The full pipeline can be ran end-to-end via a single Snakemake command.
extract_keyframes
↓
extract_features → data/features.pkl
↓
prepare_dataset → data/dataset.pkl
↓
create_folds → data/folds/fold_{1-5}.pkl
↓
hyperparameter_search → results/best_params.json
↓
train_fold[1-5] → results/fold_{N}_results.json (parallelisable)
↓
aggregate_results → results/final_metrics.json
mustard_sarcasm/
├── Snakefile # Pipeline definition
├── config.yaml # All paths and hyperparameters
├── src/
│ ├── keyframe_extraction.py # Katna keyframe extraction + fallback isolation
│ ├── feature_extraction.py # Data2Vec text / audio / video embeddings
│ ├── prepare_dataset.py # Pairs context and utterance rows
│ ├── create_folds.py # Stratified 5-fold split
│ ├── hyperparameter_search.py # Grid search on a balanced 450-sample subset
│ ├── train_fold.py # Trains and evaluates one fold (CLI: --fold N)
│ ├── aggregate_results.py # Combines fold results into final metrics
│ ├── dataset.py # ContentDataset and attention pooling
│ ├── model.py # SarcasmClassifier (all ablation configs)
│ └── train_utils.py # seed, training loop, evaluation, forward dispatch
└── notebooks/ # Original exploratory notebooks (reference only)
├── keyframe_extraction.ipynb
├── preprocess_feature_extraction.py
├── hyperparameter_pretesting.ipynb
└── final_evaluation.ipynb
conda env create -f environment.yaml
conda activate mustard_sarcasmFor a CPU-only installation, remove the pytorch-cuda line from environment.yaml before running the above.
Place the MUStARD++ data under data/ matching the paths in config.yaml:
data/
├── mustardtext.csv
├── final_utterance_videos_0/ # raw utterance videos (pre-keyframe extraction)
├── final_context_videos_0/ # raw context videos
├── final_utterance_audios/ # utterance .wav files
└── final_context_audios/ # context .wav files
The keyframe extraction step populates the remaining directories automatically.
# Full pipeline, using up to 5 parallel workers (one per fold)
snakemake --cores 5
# Dry run to preview what will execute
snakemake --cores 5 -n
# Skip keyframe extraction (if keyframes already exist)
snakemake results/final_metrics.json --cores 5All settings live in config.yaml.
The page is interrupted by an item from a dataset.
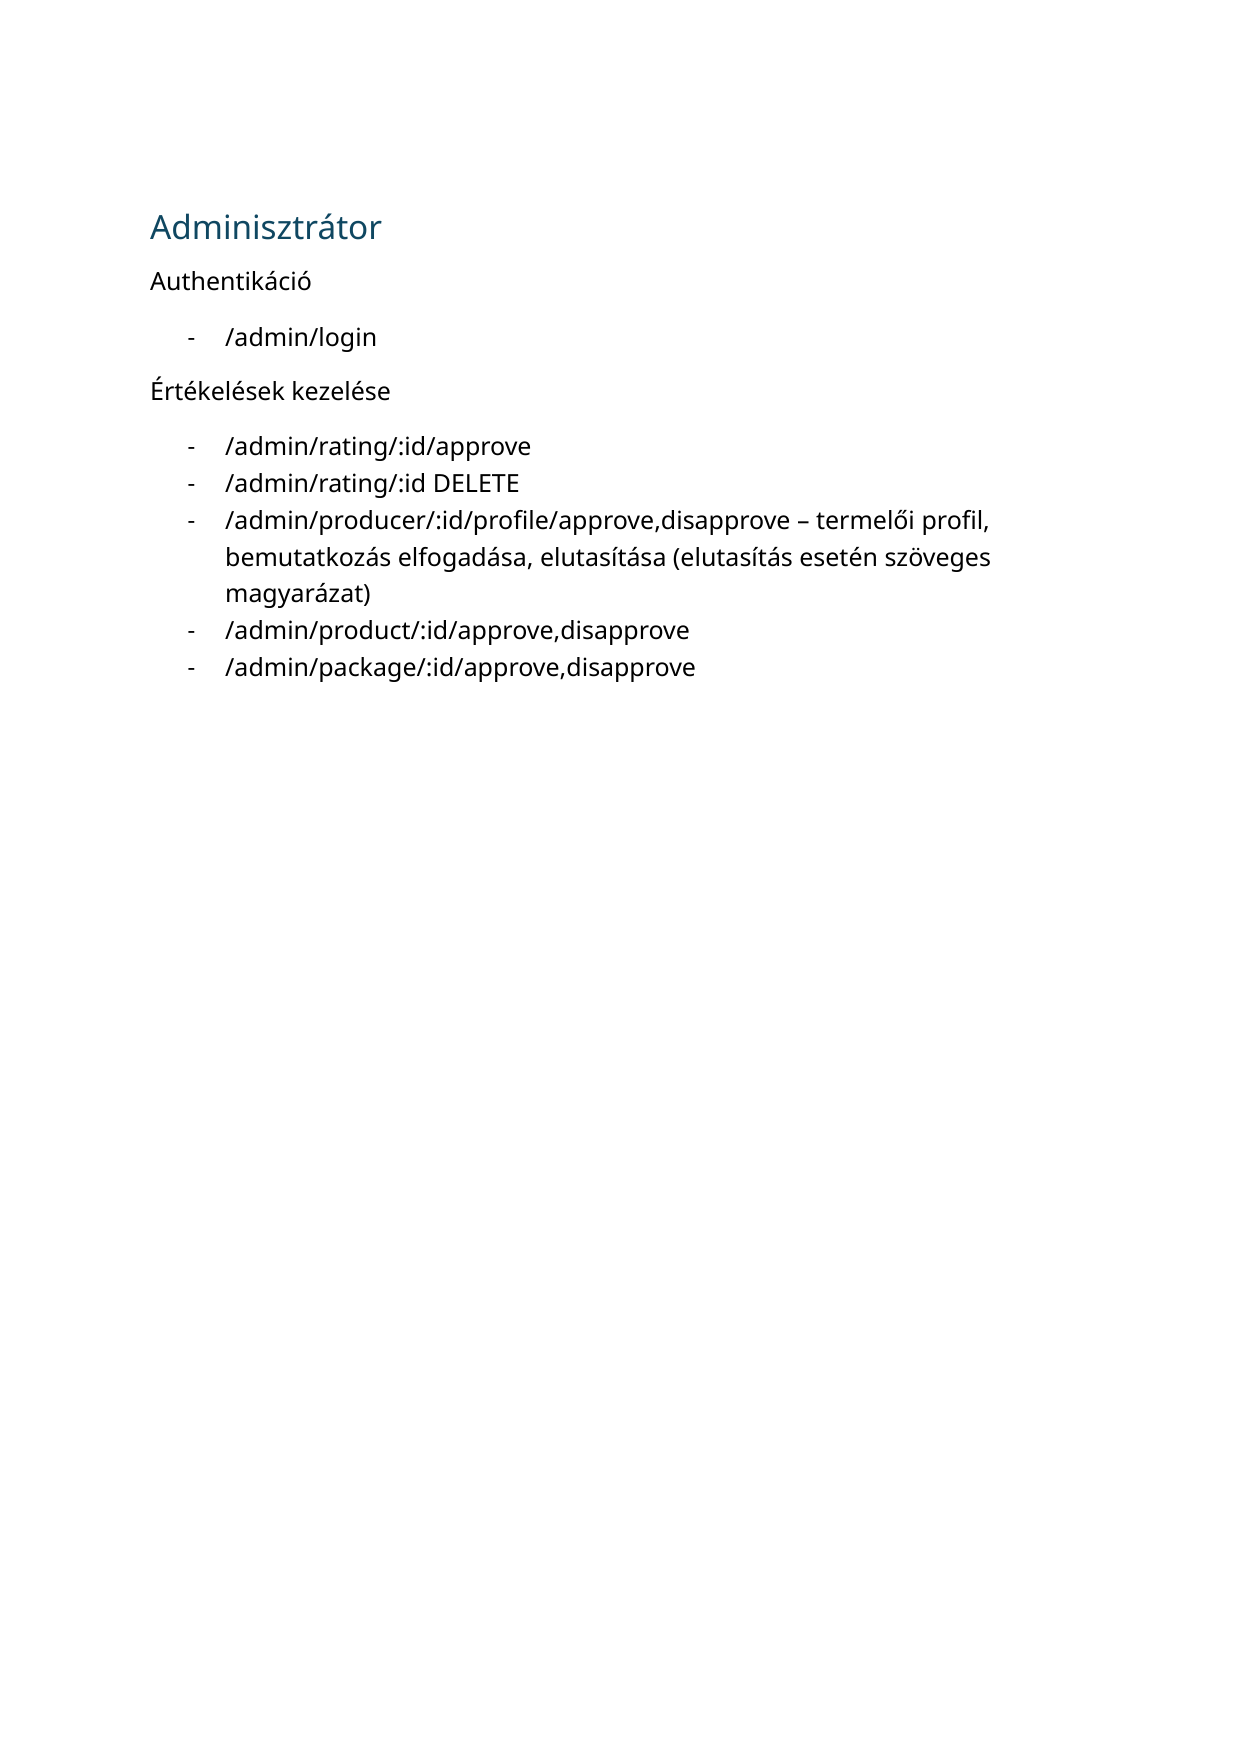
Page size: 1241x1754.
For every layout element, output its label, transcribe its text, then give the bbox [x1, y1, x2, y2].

Key options:
| Key | Default | Description |
|---|---|---|
gpu |
0 |
GPU index. Set to -1 to force CPU. |
training.mode |
VTA |
Modality combination: V, T, A, VT, VA, TA, or VTA |
training.speaker |
true |
Include speaker one-hot embedding |
training.context |
true |
Include context modality embeddings |
training.epochs |
500 |
Maximum training epochs |
training.patience |
5 |
Early stopping patience |
To run a different ablation configuration, change training.mode, training.speaker, and training.context in config.yaml, then re-run snakemake --cores 5. The model and forward dispatch in src/model.py and src/train_utils.py support all 28 combinations automatically.
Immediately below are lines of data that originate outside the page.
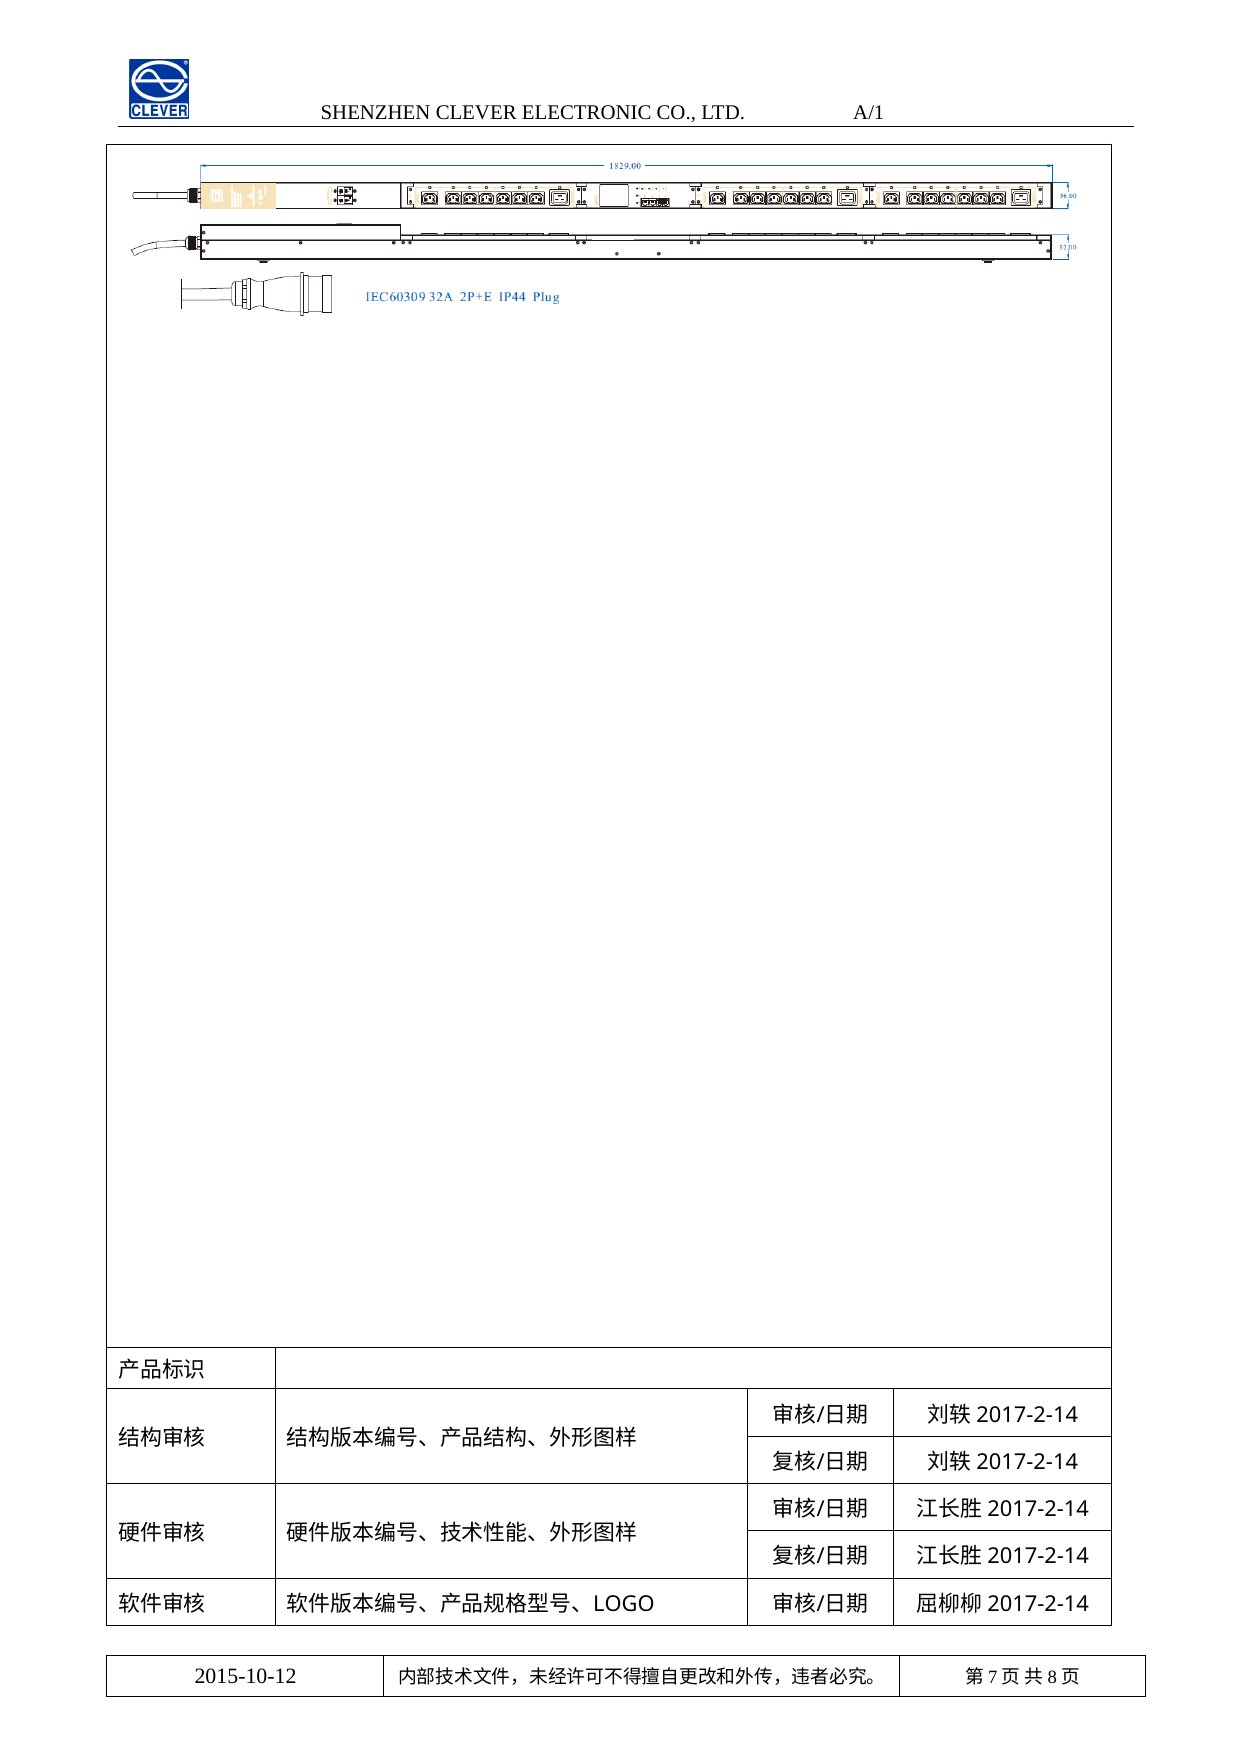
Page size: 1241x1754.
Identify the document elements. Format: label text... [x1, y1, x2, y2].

table_cell 审核/日期 [748, 1389, 893, 1436]
table_cell 硬件审核 [107, 1484, 275, 1577]
table_cell 结构版本编号、产品结构、外形图样 [276, 1389, 747, 1483]
table_cell 江长胜 2017-2-14 [894, 1531, 1111, 1577]
table_cell 江长胜 2017-2-14 [894, 1484, 1111, 1530]
table_cell 软件审核 [107, 1579, 275, 1625]
table_cell [276, 1348, 1111, 1388]
table_cell 附图： [107, 145, 1111, 1347]
table_cell 硬件版本编号、技术性能、外形图样 [276, 1484, 747, 1577]
table_cell 审核/日期 [748, 1579, 893, 1625]
table_cell 刘轶 2017-2-14 [894, 1389, 1111, 1436]
table_cell 复核/日期 [748, 1531, 893, 1577]
table_cell 审核/日期 [748, 1484, 893, 1530]
picture [118, 149, 1084, 335]
table_cell 结构审核 [107, 1389, 275, 1483]
table_cell 产品标识 [107, 1348, 275, 1388]
table_cell 软件版本编号、产品规格型号、LOGO [276, 1579, 747, 1625]
table_cell 复核/日期 [748, 1437, 893, 1483]
table_cell 屈柳柳 2017-2-14 [894, 1579, 1111, 1625]
table_cell 刘轶 2017-2-14 [894, 1437, 1111, 1483]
SarcasmClassifier in src/model.py is a single flexible class that handles all ablation settings. It projects each available modality into a shared embedding space, applies collaborative cross-modal attention (each utterance representation is updated by attending to all other available features), and passes the concatenated result through a multi-layer prediction head.
Modality positions A/B/C are assigned by the MODALITY_POSITIONS map in src/train_utils.py based on the chosen mode.
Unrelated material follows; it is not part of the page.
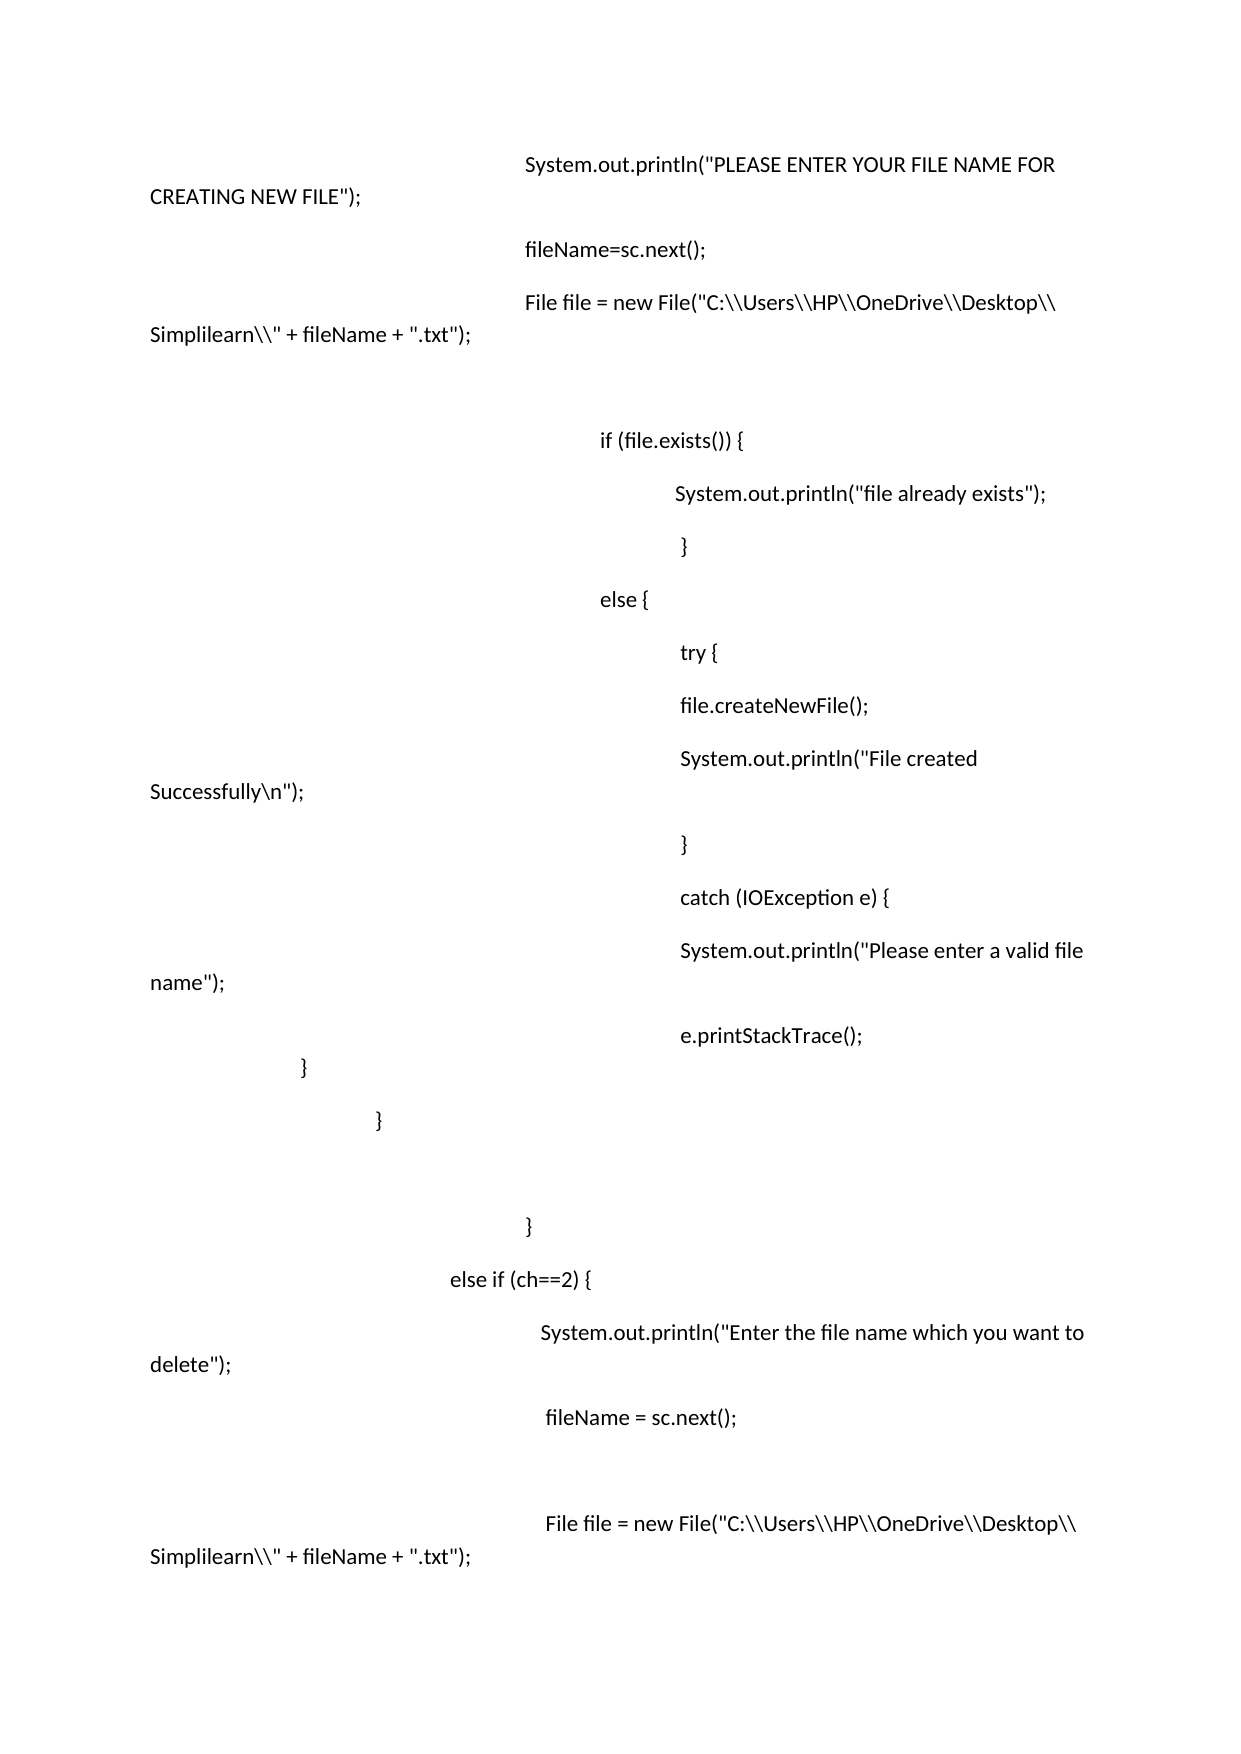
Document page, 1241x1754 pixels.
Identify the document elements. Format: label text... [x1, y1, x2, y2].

After a full run, results/ contains:
results/
├── best_params.json # Winning hyperparameter combination
├── fold_1_results.json
├── fold_2_results.json
├── fold_3_results.json
├── fold_4_results.json
├── fold_5_results.json
└── final_metrics.json # Mean ± std macro F1 across all folds
final_metrics.json reports the mean and standard deviation of macro F1 across the five folds.